Digital Economy Bill - Committee (4th Day) (Continued)

Part of the debate – in the House of Lords at 10:15 pm on 8th February 2017.

Alert me about debates like this

Photo of The Earl of Glasgow The Earl of Glasgow Liberal Democrat 10:15 pm, 8th February 2017

My Lords, I support Amendments 230 and 231, to which my noble friends Lord Clement-Jones and Lord Foster of Bath have put their names. I am very aware of the time, so I am going to be very brief. Most of what I wanted to say has already been said. The intention of the two amendments, as I understand them, is to help prevent fans who are keen to attend a concert, sporting event or popular West End show from being misled or ripped off when they buy their tickets from a secondary market on the internet.

The first choice, of course, is to buy tickets directly from the theatre, sporting venue or event organiser. This is known as the primary market, where people pay the advertised price and there should be no problem. But if someone has trouble getting tickets from a primary source they may find themselves resorting to one of the secondary market websites—StubHub and viagogo are two of the best known. The buyer is now in a sort of digital marketplace where buying and selling is the name of the game. If they are lucky they may find what they are looking for but still have to pay considerably more than the face value of the tickets. If they are very lucky, close to the date of the event, they may even have to pay less than the original price. None the less, they have entered a world where fraudsters and touts thrive.
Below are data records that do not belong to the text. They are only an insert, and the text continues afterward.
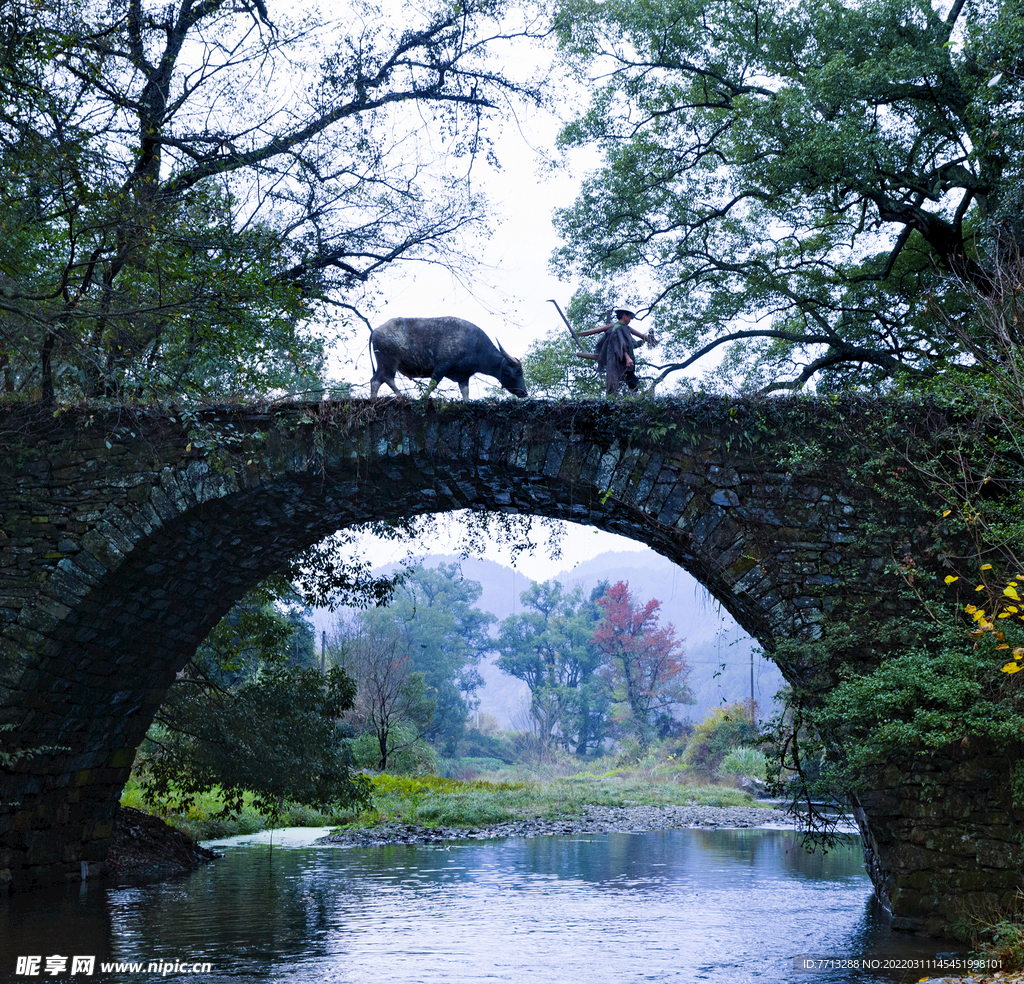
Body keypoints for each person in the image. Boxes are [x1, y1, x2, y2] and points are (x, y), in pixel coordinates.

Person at [576, 307, 650, 394]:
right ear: (624, 316)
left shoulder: (624, 328)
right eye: (629, 316)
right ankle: (613, 402)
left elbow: (629, 345)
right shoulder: (617, 329)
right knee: (620, 385)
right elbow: (619, 345)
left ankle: (628, 400)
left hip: (623, 364)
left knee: (632, 383)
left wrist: (642, 342)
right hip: (619, 363)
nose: (630, 319)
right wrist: (628, 358)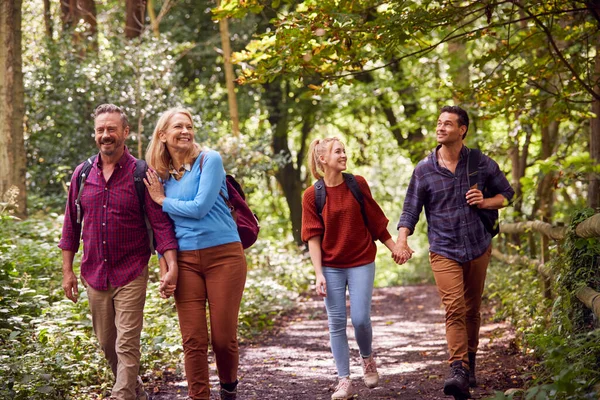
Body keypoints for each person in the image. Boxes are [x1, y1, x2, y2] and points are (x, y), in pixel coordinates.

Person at [392, 105, 514, 399]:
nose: (441, 127)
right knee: (454, 309)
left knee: (472, 309)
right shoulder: (424, 169)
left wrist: (485, 202)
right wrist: (402, 240)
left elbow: (507, 196)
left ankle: (470, 362)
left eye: (448, 124)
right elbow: (411, 209)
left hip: (477, 246)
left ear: (462, 130)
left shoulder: (481, 163)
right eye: (439, 123)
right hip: (443, 248)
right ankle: (457, 368)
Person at [59, 104, 179, 400]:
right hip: (95, 273)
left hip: (131, 270)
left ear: (125, 132)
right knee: (106, 342)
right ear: (95, 135)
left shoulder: (142, 174)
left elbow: (160, 224)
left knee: (126, 342)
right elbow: (70, 226)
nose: (106, 135)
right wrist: (67, 271)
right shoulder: (83, 174)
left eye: (112, 129)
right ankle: (135, 390)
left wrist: (171, 264)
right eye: (101, 130)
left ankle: (121, 395)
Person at [144, 107, 247, 400]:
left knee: (222, 338)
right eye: (178, 126)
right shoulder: (160, 178)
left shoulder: (208, 160)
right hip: (186, 261)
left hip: (224, 257)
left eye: (189, 126)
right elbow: (160, 227)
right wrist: (165, 265)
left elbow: (201, 208)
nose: (186, 131)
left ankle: (228, 387)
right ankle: (198, 396)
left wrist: (163, 201)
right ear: (162, 135)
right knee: (193, 339)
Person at [301, 137, 396, 400]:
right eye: (338, 151)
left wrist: (394, 248)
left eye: (344, 150)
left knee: (361, 319)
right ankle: (344, 380)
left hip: (361, 261)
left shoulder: (357, 184)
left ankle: (367, 358)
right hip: (331, 266)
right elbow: (312, 237)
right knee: (336, 323)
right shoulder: (312, 195)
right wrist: (318, 273)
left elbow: (376, 222)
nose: (344, 155)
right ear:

Tickets for popular events may already have been bought up by groups that are only out to make a profit by reselling them. Sometimes many of the tickets have already been hoovered up by bots and offered at an extortionate price. Of course people can always refuse to buy them, but there are those who are want a ticket at any price. Mark McLaren of FanFair has stated that online event ticketing started as a great idea, has grown into a very big business and has now become no less than a racket.

These important amendments attempt to contain and control that racket. The Consumer Rights Act 2015 addresses the issue and tries to regulate those practices, but as my noble friend Lord Clement-Jones said, we seem to be having trouble in enforcing the law. One of the problems is that many of the secondary ticket websites are registered abroad. The recently commissioned Waterson report has made recommendations that should improve the situation, but even that report had to admit that this is a very complex issue, with a lot of potential loopholes. If my noble friend’s amendments can be agreed, that would be an important step in the right direction.